38Les développements entrepris au cours des années 1990 ont pourtant quelque peu mis à mal cette idée d’une qualité incommensurable. La mesure de la qualité est devenue un champ de recherche nouveau dans le secteur de la santé publique, la recherche portant notamment sur les résultats de soins. Des équipes médicales, en collaboration avec des équipes de santé publique, ont investi des thèmes multiples comme les taux de mortalité, d’infections contractées à l’hôpital dites nosocomiales, ou encore de césariennes.

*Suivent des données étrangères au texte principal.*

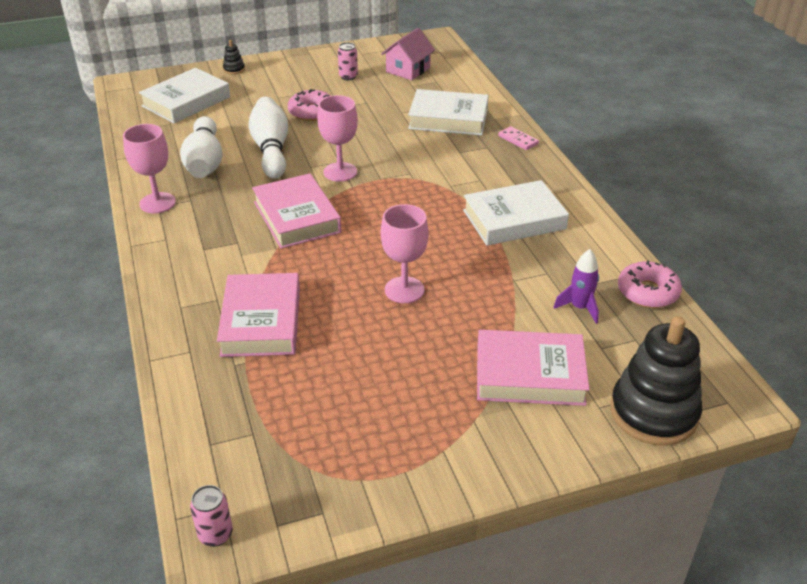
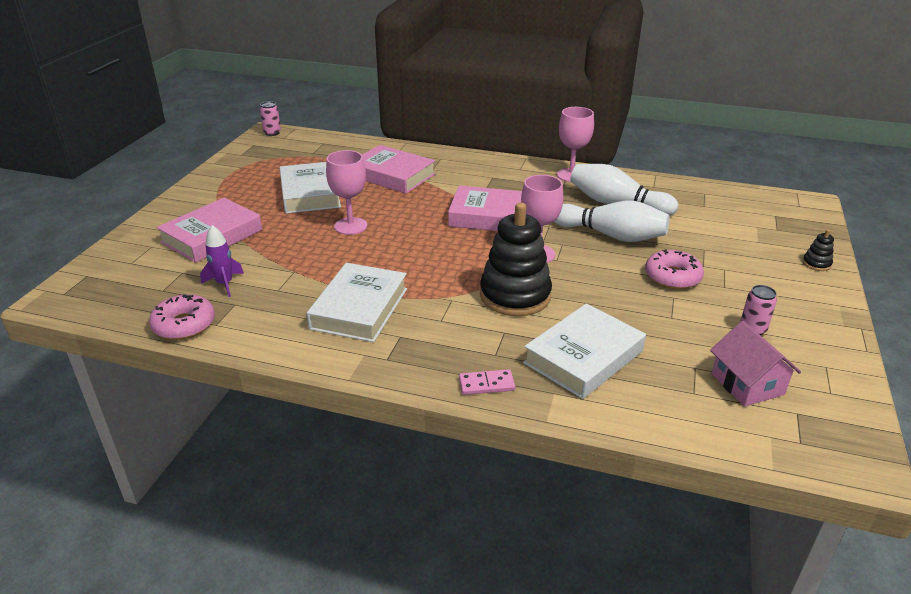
camera: 125 degrees right, 5 degrees down
white book [139,68,230,123] -> white book moved to [280,162,341,214]
black stacking toy [610,316,702,446] -> black stacking toy moved to [480,203,552,316]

39En parallèle, des bases de données traitées à l’échelon national ont amené de nombreux pays anglo-saxons à se lancer dans la construction de tableaux de bord à visée comparative (les League Tables), assortissant les résultats de ces comparaisons d’effets sur la distribution des ressources financières. Dans ces tableaux la qualité constitue une des dimensions de la performance abordée. En France, ce sont essentiellement les medias qui se sont emparés de ce thème – cf., les enquêtes menées par Sciences et Avenir (1989), Le Figaro et Le Point (2001) sur le palmarès des établissements français, publics et privés –, rappelant par ailleurs la faiblesse des données existantes et facilement utilisables. La Direction de la recherche et des études en santé (DREES) du ministère a plus récemment présenté une actualisation des données recensées dans ses systèmes d’information sur la performance hospitalière (DRESS, 2001). L’ANAES mène également une réflexion sur le thème (Minvielle et Pouvourville, 2001) [2]. Enfin, certaines Agences régionales de l’hospitalisation (ARH) introduisent dans les contrats d’objectifs et de moyens négociés avec les établissements des objectifs de performance en matière de qualité.

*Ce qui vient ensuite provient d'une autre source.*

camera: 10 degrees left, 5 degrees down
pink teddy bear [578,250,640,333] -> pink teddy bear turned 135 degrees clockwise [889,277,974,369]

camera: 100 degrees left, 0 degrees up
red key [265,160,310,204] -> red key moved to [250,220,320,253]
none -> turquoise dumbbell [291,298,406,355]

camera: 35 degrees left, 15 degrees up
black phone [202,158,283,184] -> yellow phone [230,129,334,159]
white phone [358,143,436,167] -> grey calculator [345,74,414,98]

40Avec ces développements, de nouveaux horizons se sont ouverts : analyser l’impact des démarches qualité; conditionner les financements à la performance des établissements en matière de qualité, comme nous le verrons plus loin; ou bien envisager de nouvelles formes de pilotage de la performance hospitalière, comme nous allons le voir. Cependant, l’abord de ces nouveaux horizons, quels qu’ils soient, reste subordonné au caractère opérationnel des mesures construites. Or, dans ce domaine, les problèmes techniques sont loin d’être anodins. Leur analyse témoigne aussi d’une confrontation entre deux approches, l’une de type « contrôle de gestion », l’autre statisticienne.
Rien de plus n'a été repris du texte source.